With it being Womxn’s Month, it only made sense that the topic for this month is resilience. Let me tell you a little secret about me, the word ‘resilience’ is a trigger word for me. 

I come from a toxic work environment where to succeed I perpetuated the ‘strong black womxn’ trope. One may ask, “What is wrong with being a ‘strong black womxn?” At face value, nothing at all. But looking at this trope through the lens of our history, you realise that it places an unnecessary burden on womxn of colour to behave in a particular way, and if we deviate from the trope we are vilified. I was expected to work harder and not complain. I ensured that I contributed extra (termed as value add) to promote the business as though it were my own. I assimilated to the corporate colour which in South Africa is very white, and all the while never show emotion (except for enthusiasm) lest I be painted as unstable. 

Everything I have described was deemed as me showing resilience. If I stepped out of line, called out unfair treatment or highlighted that the spaces I occupied were not safe for people of colour – these actions would be policed as misconduct. My character would be painted as weak, troublesome, and not having the resilience to make it in a high-performance environment. 

It is this environment that has warped my perspective on what resilience is, so this is a good time as any to do some reflection on the word and hopefully dismantle some of the trauma I associate with it. So let us define what resilience means, how South Africans have demonstrated this quality, and proceed to rebrand what the word means to us.

According to the Cambridge Dictionary, one meaning of resilience is the ability of a substance to return to its usual shape after being bent, stretched, or pressed. The Merriam-Webster defines resilience as an ability to recover from or adjust easily to misfortune and change. The approximately 20 000 womxn who marched to the Union Buildings on 9th August 1956 can be said to have demonstrated resilience. Black (all who were not seen as white in Apartheid South Africa) womxn already faced the adversity in the regime, and they were facing amendments to the Urban Areas Act which would affect stricter rules around the carrying of passes. They chose to speak out in a non-violent manner, marching to the Union Buildings with a signed petition, and protesting silently before singing out ‘Wathint’Abafazi Wathint’imbokodo.’ 

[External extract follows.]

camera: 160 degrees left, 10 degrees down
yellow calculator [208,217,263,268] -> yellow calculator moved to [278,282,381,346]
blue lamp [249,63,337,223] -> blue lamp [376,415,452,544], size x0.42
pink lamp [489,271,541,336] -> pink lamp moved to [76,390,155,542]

To have resilience is not to remain in toxic environments, nor keeping silent in the face of abuse. It is not being ‘a strong black womxn’ and accepting oppression. It is the exact opposite; it is being brave enough to leave a toxic environment even when you are not sure how the cards may be dealt. It is speaking up against mistreatment of the self and others, and it is remodelling what strength is by looking at the 20 000 womxn who marched on 9th August 1956 fighting against oppression and not accepting it. 

As mentioned above, resilience is the ability of a substance to return to its usual shape after being bent, stretched, or pressed. On 9th August, womxn chanted ‘you strike a womxn, you strike a rock’, and a rock does not lose its shape even when it is struck. This is the resilience I wish to uphold. Happy Womxn’s month, let us honour the womxn by being the champions in our lives and in the lives of those around us.